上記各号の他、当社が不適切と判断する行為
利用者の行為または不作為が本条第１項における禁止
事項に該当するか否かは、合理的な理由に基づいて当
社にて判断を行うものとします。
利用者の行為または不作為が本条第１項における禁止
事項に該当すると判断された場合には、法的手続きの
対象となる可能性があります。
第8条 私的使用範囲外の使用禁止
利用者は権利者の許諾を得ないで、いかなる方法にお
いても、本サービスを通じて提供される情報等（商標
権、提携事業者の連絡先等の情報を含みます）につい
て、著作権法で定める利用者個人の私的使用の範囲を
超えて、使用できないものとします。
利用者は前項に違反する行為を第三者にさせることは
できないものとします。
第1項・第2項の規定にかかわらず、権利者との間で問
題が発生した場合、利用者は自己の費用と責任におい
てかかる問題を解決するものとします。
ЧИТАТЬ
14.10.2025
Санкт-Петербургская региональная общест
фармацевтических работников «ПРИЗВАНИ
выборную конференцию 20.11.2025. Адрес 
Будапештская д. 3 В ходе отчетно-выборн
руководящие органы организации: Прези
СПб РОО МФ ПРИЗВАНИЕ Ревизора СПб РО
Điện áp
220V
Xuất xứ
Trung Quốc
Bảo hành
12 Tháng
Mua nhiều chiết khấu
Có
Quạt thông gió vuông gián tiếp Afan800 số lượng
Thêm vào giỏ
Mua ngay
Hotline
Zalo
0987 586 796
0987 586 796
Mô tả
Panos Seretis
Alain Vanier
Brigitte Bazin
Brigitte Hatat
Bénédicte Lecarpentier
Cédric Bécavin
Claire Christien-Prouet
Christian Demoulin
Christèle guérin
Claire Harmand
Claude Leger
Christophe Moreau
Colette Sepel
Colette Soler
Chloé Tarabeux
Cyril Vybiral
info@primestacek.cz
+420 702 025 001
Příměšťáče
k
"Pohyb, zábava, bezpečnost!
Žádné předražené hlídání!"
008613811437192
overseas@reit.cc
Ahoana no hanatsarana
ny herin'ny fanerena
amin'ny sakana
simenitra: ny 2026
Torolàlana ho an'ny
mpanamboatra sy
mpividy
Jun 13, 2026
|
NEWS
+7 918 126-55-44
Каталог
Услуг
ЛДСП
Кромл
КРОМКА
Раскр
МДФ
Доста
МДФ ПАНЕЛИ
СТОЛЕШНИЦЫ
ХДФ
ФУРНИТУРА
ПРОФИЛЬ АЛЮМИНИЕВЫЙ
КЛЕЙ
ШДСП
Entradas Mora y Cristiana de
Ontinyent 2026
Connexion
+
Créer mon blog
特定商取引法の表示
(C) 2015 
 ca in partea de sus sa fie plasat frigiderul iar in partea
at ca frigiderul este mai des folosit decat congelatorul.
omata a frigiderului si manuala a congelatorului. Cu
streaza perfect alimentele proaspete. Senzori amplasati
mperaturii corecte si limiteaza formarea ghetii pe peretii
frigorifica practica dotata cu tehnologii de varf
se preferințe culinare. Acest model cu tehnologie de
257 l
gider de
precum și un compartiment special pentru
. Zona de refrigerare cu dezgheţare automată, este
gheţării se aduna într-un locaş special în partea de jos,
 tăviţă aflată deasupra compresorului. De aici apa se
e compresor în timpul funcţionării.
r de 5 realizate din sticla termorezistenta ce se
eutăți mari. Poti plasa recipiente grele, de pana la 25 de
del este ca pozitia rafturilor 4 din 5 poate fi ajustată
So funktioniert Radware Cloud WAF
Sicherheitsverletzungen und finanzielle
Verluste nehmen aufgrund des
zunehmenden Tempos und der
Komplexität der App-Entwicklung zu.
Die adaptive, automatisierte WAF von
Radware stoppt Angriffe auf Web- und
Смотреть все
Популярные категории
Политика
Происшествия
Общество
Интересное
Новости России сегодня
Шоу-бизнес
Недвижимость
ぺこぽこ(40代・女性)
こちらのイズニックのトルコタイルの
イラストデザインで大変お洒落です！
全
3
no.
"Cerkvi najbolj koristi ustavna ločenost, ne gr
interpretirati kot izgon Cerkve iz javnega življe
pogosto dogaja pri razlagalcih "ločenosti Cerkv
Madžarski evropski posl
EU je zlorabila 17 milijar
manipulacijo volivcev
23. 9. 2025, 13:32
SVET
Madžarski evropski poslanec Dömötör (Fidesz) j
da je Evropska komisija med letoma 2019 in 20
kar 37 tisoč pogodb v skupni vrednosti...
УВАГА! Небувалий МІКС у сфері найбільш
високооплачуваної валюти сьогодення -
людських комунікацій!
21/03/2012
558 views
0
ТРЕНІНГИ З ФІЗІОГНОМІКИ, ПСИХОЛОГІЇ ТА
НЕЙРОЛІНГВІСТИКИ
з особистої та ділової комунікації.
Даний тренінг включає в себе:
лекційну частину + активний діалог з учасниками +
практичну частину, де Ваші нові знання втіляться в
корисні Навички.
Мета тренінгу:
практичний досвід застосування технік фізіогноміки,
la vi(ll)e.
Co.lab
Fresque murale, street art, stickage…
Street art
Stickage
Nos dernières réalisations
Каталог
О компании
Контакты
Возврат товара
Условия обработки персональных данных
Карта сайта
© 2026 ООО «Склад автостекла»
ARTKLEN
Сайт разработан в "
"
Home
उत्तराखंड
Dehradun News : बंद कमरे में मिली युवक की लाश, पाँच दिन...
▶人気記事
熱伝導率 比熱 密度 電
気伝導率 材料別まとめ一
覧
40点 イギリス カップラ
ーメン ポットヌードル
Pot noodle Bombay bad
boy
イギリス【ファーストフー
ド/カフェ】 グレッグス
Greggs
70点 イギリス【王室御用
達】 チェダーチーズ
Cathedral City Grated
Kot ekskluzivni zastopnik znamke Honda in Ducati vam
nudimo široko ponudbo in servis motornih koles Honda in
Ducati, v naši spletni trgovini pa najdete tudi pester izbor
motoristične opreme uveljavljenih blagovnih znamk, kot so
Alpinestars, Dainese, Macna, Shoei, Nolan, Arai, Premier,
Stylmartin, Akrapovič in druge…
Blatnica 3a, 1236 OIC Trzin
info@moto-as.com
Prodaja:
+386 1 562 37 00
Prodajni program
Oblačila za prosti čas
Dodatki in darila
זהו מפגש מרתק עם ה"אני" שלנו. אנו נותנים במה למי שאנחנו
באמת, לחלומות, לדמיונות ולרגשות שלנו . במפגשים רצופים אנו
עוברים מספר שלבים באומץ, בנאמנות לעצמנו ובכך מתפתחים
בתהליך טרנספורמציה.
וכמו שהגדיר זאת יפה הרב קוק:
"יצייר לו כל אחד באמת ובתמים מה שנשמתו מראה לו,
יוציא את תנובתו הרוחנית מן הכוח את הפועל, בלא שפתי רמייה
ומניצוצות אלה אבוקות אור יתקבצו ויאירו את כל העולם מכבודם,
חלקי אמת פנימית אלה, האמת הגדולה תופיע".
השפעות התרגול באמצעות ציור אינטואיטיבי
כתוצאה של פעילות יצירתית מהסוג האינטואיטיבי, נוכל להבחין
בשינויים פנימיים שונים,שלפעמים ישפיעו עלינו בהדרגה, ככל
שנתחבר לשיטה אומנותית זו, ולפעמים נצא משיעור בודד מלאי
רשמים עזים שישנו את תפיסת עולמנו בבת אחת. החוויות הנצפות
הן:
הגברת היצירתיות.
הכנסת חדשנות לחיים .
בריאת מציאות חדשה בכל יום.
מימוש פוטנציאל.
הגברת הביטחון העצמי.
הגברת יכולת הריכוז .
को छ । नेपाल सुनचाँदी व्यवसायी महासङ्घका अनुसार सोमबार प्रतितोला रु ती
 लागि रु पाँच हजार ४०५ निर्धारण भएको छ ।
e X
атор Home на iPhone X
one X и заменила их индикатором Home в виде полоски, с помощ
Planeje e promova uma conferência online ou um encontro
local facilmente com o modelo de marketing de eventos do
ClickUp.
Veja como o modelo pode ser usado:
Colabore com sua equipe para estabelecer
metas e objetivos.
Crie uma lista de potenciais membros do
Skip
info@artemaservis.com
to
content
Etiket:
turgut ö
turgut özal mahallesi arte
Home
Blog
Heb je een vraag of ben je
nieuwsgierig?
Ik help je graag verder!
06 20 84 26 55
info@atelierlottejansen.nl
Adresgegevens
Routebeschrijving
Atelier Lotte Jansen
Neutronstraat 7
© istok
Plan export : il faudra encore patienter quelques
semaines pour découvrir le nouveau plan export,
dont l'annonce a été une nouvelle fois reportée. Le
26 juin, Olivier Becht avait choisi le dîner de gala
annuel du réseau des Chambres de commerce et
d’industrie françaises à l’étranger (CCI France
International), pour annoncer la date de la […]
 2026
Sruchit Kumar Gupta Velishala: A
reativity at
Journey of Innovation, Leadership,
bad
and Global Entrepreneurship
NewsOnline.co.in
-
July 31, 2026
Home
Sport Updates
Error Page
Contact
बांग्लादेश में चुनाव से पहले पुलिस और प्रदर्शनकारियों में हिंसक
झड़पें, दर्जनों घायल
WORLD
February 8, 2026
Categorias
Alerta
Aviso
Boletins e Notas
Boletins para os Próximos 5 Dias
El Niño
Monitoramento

---+---

Present the records as a Markdown table with the columns "No." and "Line", starting with the first line of the records and going on through the line that contains "Colette Sepel". Number each row and leave out blank lines.

**Answer below:**
| No. | Line |
|---|---|
| 1 | 上記各号の他、当社が不適切と判断する行為 |
| 2 | 利用者の行為または不作為が本条第１項における禁止 |
| 3 | 事項に該当するか否かは、合理的な理由に基づいて当 |
| 4 | 社にて判断を行うものとします。 |
| 5 | 利用者の行為または不作為が本条第１項における禁止 |
| 6 | 事項に該当すると判断された場合には、法的手続きの |
| 7 | 対象となる可能性があります。 |
| 8 | 第8条 私的使用範囲外の使用禁止 |
| 9 | 利用者は権利者の許諾を得ないで、いかなる方法にお |
| 10 | いても、本サービスを通じて提供される情報等（商標 |
| 11 | 権、提携事業者の連絡先等の情報を含みます）につい |
| 12 | て、著作権法で定める利用者個人の私的使用の範囲を |
| 13 | 超えて、使用できないものとします。 |
| 14 | 利用者は前項に違反する行為を第三者にさせることは |
| 15 | できないものとします。 |
| 16 | 第1項・第2項の規定にかかわらず、権利者との間で問 |
| 17 | 題が発生した場合、利用者は自己の費用と責任におい |
| 18 | てかかる問題を解決するものとします。 |
| 19 | ЧИТАТЬ |
| 20 | 14.10.2025 |
| 21 | Санкт-Петербургская региональная общест |
| 22 | фармацевтических работников «ПРИЗВАНИ |
| 23 | выборную конференцию 20.11.2025. Адрес  |
| 24 | Будапештская д. 3 В ходе отчетно-выборн |
| 25 | руководящие органы организации: Прези |
| 26 | СПб РОО МФ ПРИЗВАНИЕ Ревизора СПб РО |
| 27 | Điện áp |
| 28 | 220V |
| 29 | Xuất xứ |
| 30 | Trung Quốc |
| 31 | Bảo hành |
| 32 | 12 Tháng |
| 33 | Mua nhiều chiết khấu |
| 34 | Có |
| 35 | Quạt thông gió vuông gián tiếp Afan800 số lượng |
| 36 | Thêm vào giỏ |
| 37 | Mua ngay |
| 38 | Hotline |
| 39 | Zalo |
| 40 | 0987 586 796 |
| 41 | 0987 586 796 |
| 42 | Mô tả |
| 43 | Panos Seretis |
| 44 | Alain Vanier |
| 45 | Brigitte Bazin |
| 46 | Brigitte Hatat |
| 47 | Bénédicte Lecarpentier |
| 48 | Cédric Bécavin |
| 49 | Claire Christien-Prouet |
| 50 | Christian Demoulin |
| 51 | Christèle guérin |
| 52 | Claire Harmand |
| 53 | Claude Leger |
| 54 | Christophe Moreau |
| 55 | Colette Sepel |